NADPH oxidase inhibition reduces tubular Na+ transport and improves kidney oxygenation in diabetic rats

Abstract

Sustained hyperglycemia is associated with increased oxidative stress and decreased renal oxygen tension (pO2) secondary to increased oxygen consumption. The NADPH oxidase is a major source of oxygen radicals in the kidney and we therefore studied the effects of NADPH oxidase inhibition (apocynin; APO) on tubular Na+ transport and kidney pO2 in diabetic rats.
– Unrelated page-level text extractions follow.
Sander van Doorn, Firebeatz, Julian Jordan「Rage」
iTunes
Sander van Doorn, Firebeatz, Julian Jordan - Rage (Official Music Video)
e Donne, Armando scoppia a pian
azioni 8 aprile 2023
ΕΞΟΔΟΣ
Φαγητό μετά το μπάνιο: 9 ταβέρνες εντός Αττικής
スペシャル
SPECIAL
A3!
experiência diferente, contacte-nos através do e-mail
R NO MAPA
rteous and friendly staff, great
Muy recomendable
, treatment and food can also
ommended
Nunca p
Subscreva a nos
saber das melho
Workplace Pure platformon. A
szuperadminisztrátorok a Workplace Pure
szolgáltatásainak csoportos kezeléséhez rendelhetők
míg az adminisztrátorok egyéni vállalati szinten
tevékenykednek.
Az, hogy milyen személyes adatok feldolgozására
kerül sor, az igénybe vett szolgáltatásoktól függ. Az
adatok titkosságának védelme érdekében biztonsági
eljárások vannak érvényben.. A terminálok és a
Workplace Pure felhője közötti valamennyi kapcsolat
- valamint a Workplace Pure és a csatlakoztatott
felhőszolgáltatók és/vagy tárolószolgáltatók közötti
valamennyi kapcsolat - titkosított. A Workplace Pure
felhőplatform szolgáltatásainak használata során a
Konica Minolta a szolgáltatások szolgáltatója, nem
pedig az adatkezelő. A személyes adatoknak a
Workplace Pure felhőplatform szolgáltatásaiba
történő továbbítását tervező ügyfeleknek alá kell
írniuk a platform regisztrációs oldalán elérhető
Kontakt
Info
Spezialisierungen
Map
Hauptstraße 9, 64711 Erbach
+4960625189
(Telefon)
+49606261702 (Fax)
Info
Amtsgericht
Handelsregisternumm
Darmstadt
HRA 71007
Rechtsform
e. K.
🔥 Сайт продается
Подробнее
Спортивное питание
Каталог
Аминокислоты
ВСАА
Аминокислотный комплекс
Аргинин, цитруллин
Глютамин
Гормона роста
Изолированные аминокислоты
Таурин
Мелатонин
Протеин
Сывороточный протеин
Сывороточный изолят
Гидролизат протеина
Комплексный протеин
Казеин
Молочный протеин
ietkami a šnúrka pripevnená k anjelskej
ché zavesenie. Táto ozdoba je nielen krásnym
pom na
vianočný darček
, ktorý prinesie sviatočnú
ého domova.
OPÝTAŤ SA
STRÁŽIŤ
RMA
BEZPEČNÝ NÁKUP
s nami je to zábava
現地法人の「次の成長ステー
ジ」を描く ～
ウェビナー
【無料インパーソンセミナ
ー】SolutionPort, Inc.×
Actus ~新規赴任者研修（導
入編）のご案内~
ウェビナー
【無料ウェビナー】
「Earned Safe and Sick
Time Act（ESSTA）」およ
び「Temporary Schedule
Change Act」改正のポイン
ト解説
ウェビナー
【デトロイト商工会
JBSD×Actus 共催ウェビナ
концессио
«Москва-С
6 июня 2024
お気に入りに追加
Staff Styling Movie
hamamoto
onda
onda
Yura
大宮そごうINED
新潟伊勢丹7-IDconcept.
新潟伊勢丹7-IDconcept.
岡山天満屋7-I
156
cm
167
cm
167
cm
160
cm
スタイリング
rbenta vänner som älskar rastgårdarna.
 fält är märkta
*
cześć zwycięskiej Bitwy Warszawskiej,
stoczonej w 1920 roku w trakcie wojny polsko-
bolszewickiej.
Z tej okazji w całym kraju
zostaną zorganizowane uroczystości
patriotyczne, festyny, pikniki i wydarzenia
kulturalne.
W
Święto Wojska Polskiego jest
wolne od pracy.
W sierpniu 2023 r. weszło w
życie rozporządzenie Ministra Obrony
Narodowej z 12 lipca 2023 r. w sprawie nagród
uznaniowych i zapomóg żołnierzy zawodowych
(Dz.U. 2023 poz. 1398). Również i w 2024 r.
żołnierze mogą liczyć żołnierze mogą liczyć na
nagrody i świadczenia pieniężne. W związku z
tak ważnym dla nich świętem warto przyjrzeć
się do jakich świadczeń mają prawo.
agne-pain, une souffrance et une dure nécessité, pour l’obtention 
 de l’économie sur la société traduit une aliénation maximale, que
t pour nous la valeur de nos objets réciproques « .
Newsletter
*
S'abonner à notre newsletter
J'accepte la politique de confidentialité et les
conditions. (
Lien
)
Glomerular filtration rate (GFR; inulin clearance), renal blood flow (RBF; transonic flow probe), proximal tubular electrolyte transport (Li+ clearance) and tissue pO2 (microelectrodes) were measured in Inactin-anesthetized control and streptozotocin-diabetic rats during baseline and after acute APO administration (10 mg/kg bolus). Diabetic rats had increased GFR (2.2±0.3 vs. 1.4±0.1 ml/min/kidney), reduced pO2 in cortex and medulla (34.6±0.9 & 15.7±1.2 vs. 41.6±1.9 & 26.1±2.3 mmHg), increased Na+ excretion (24.0±4.7 vs. 9.0±2.0 μm/h/kidney) and reduced Li+ excretion compared to controls (0.23±0.02 vs. 0.38±0.06). RBF was similar in both groups. In diabetics, APO increased Na+ (156%) and Li+ excretion (48%) and improved renal pO2 (21–35%), whereas GFR and RBF were unchanged. All parameters were unaffected by APO administered to control animals. Type-1 diabetic patients have increased risk to develop salt-sensitive hypertension, and our findings may provide a mechanistic explanation for this phenomenon.